Thursday, February 17, 2011

Yes We Have Some Bananas...

...or at least an equivalent dose: Going bananas over radiation:
...A banana equivalent dose is a concept occasionally used by nuclear power proponents to place in scale the dangers of radiation by comparing exposures to the radiation generated by a common banana.

Many foods are naturally radioactive, and bananas are particularly so, due to the radioactive potassium-40. Radiation leaks from nuclear plants are often measured in extraordinarily small units (the picocurie, a millionth of a millionth of a curie, is typical). By comparing the exposure from these events to a banana equivalent dose, a more intuitive assessment of the actual risk can sometimes be obtained.

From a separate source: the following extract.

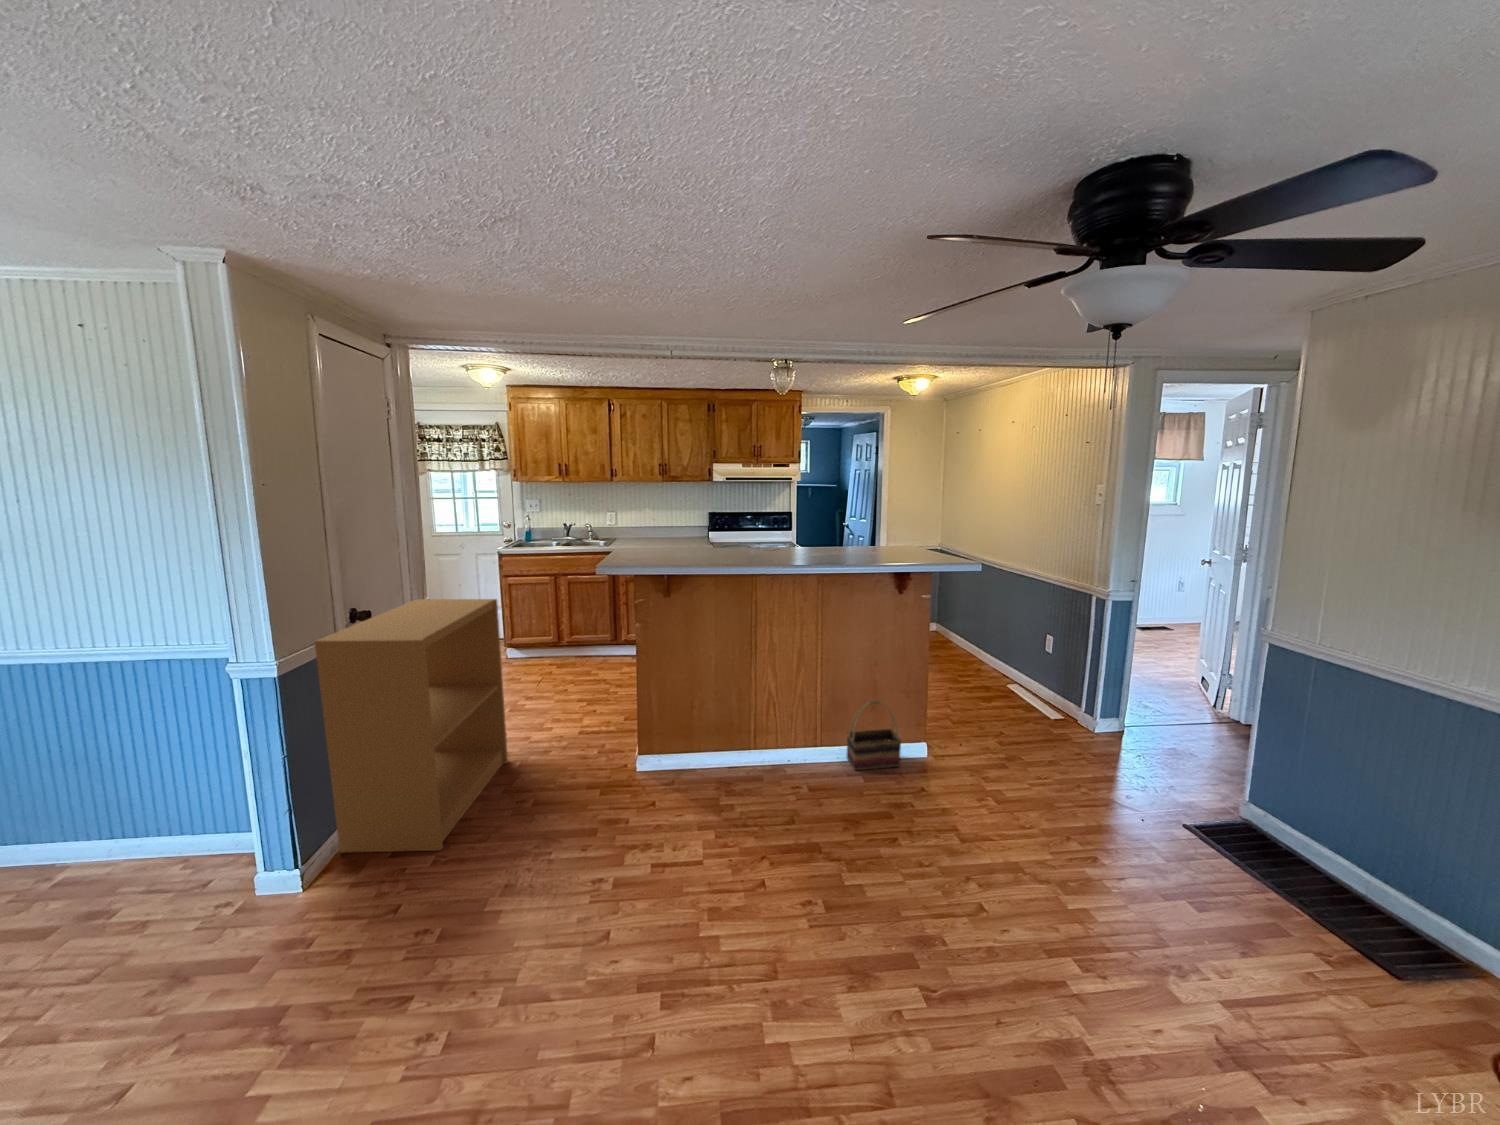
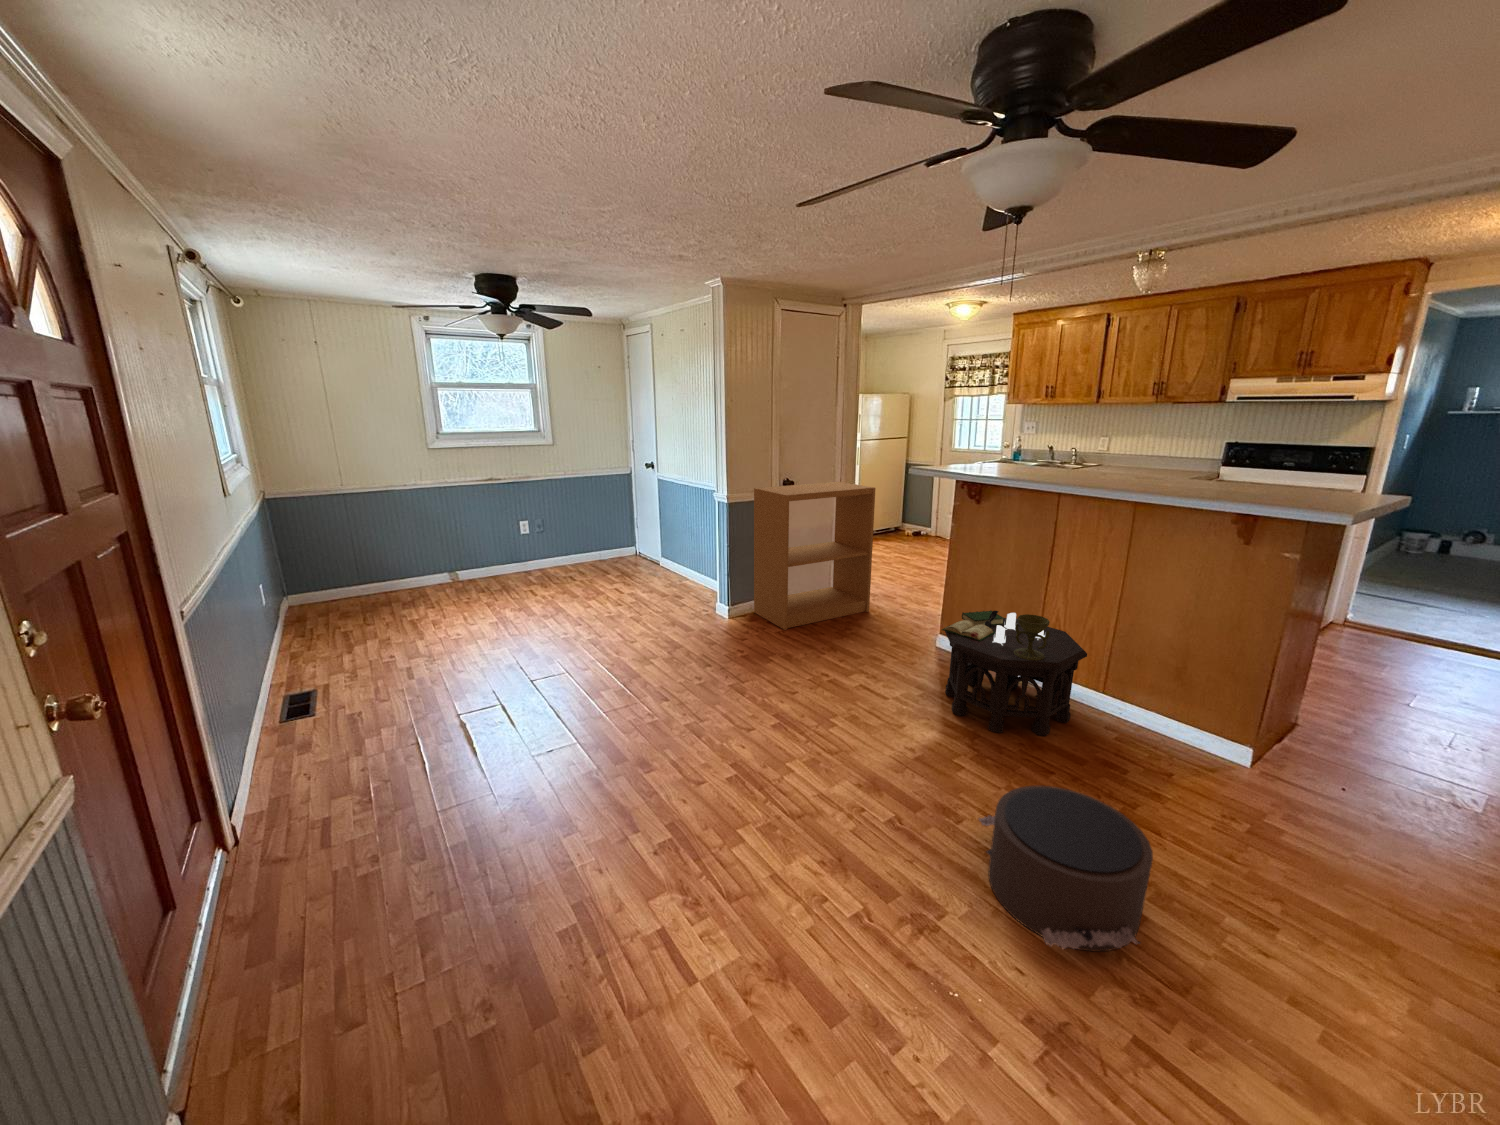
side table: none [710,694,841,829] -> present [942,610,1087,736]
basket: present [847,701,901,770] -> none [1120,668,1205,762]
pouf: none [954,830,1128,979] -> present [979,786,1153,951]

The average radiologic profile of bananas is 3520 picocuries per kg, or roughly 520 picocuries per 150g banana. The equivalent dose for 365 bananas (one per day for a year) is 3.6 millirems (36 μSv).

Bananas are radioactive enough to regularly cause false alarms on radiation sensors used to detect possible illegal smuggling of nuclear material at US ports.[4]...
I've worked with radioactivity and radioactive counters, particularly gamma emitters like K-40, for a long time.  In fact, I did a lame-ass project as an undergraduate measuring potassium in seaweed by measuring the radioactivity from the K-40.  I used to keep a tube of KCl handy to use as a demonstration that the world is full of random sources of radiation (along with the mandatory Coleman Lantern Mantle, source of thorium and daughter isotopes, and some depleted uranium oxide.  I enjoy seeing people panic when they realize radiation is all around them and there is absolutely nothing they can do about because much of their dose is internal (we are a pretty big reservoir of potassium on our own).  It doesn't seem to stick for long, though, and they go back to radio-phobia almost immediately.